Git Intelligence caches scan results by the repository's HEAD commit hash. When you make new commits and the HEAD changes, the next time you switch to or reload the profile, a fresh scan runs automatically. You do not need to manually trigger a rescan.

If you want to force a rescan without changing HEAD (e.g., after a rebase or tag operation), click the refresh icon in the Git Intelligence section header.

Empty and error states

Each component handles missing data gracefully:

  • No Git repository: the entire Git Intelligence section is hidden. No empty panels or error messages clutter the Progress panel.
  • No semver tags: the milestone timeline is hidden, but the summary card and heatmap still display.
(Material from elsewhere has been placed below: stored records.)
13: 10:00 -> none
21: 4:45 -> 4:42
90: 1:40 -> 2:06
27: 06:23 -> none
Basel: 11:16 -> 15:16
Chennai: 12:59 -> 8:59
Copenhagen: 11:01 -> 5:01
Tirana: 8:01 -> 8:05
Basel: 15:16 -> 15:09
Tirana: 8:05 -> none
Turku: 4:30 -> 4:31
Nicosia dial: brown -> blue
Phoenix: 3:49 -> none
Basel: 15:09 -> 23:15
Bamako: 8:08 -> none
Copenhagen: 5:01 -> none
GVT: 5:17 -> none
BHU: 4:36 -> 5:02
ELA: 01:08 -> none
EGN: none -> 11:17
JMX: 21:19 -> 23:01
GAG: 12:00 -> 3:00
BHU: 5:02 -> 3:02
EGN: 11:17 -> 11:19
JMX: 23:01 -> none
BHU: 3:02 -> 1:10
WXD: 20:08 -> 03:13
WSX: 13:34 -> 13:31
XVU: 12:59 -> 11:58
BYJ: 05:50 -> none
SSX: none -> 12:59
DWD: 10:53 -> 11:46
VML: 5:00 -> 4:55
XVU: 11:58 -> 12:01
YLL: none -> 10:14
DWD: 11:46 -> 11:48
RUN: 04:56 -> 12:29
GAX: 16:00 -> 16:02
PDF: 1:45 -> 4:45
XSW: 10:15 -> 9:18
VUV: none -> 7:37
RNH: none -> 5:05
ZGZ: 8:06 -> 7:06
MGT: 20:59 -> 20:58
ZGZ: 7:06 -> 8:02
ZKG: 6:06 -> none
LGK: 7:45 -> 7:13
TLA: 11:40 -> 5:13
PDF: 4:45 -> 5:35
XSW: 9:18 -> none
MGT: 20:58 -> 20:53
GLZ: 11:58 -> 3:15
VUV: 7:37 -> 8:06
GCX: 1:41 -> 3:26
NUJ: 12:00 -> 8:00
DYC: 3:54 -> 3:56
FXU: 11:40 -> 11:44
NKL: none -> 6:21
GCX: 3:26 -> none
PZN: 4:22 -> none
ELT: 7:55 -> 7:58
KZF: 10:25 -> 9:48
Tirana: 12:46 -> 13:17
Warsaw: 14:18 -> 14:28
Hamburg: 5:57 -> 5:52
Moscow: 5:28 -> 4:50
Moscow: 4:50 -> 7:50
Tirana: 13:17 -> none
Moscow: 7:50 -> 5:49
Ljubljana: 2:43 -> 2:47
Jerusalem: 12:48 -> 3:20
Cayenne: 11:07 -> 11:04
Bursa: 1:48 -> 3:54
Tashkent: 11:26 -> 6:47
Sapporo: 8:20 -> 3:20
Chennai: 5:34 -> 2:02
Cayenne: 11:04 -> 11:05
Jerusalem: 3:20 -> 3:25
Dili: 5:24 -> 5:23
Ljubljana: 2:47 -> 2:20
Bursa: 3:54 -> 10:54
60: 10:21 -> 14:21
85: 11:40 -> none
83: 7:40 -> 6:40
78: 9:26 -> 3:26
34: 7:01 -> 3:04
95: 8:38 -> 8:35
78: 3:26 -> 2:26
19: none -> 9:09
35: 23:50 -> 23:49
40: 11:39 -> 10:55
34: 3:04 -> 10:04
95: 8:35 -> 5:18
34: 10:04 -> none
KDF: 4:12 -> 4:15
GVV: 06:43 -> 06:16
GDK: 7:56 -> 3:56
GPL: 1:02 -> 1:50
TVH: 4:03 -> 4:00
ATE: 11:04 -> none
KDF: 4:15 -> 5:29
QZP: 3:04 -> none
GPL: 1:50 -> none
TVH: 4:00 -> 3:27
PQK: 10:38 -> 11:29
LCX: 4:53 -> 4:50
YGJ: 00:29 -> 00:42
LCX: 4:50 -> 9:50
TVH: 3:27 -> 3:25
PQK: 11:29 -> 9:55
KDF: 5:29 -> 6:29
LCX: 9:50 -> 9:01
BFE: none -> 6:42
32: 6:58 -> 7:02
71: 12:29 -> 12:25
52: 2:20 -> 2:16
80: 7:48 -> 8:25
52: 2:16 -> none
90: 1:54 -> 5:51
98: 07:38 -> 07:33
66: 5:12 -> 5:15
A subtle note in the summary card indicates that no tagged releases were found.
  • No commit history: if the repository has been initialised but contains no commits, only the summary card appears with zeroed metrics.
  • Scan error: if the scan encounters an error (e.g., a corrupted pack file), any data collected before the error is still displayed. The affected component shows a warning icon with a tooltip describing the issue.

GitHub enrichment

When you connect a GitHub Personal Access Token (see GitHub Sync), the repository insights gain additional context:

  • Milestone timeline nodes can show linked release notes from GitHub Releases
  • Summary card includes open pull request and issue counts
  • Activity heatmap distinguishes between local commits and merged pull request activity

This enriched data appears automatically once sync completes. No additional configuration is needed beyond connecting your token.

Accessibility

All three components support keyboard navigation and screen readers:

  • Summary card: each metric is a focusable element with an accessible label
  • Milestone timeline: nodes are navigable with arrow keys; each node announces its tag, date and commit count
  • Activity heatmap: cells are keyboard-navigable in a grid pattern; the tooltip content is announced when a cell receives focus

Colour is never the sole indicator of meaning. The heatmap cells include opacity variation alongside colour, and the milestone timeline uses size differences in addition to colour to indicate commit volume.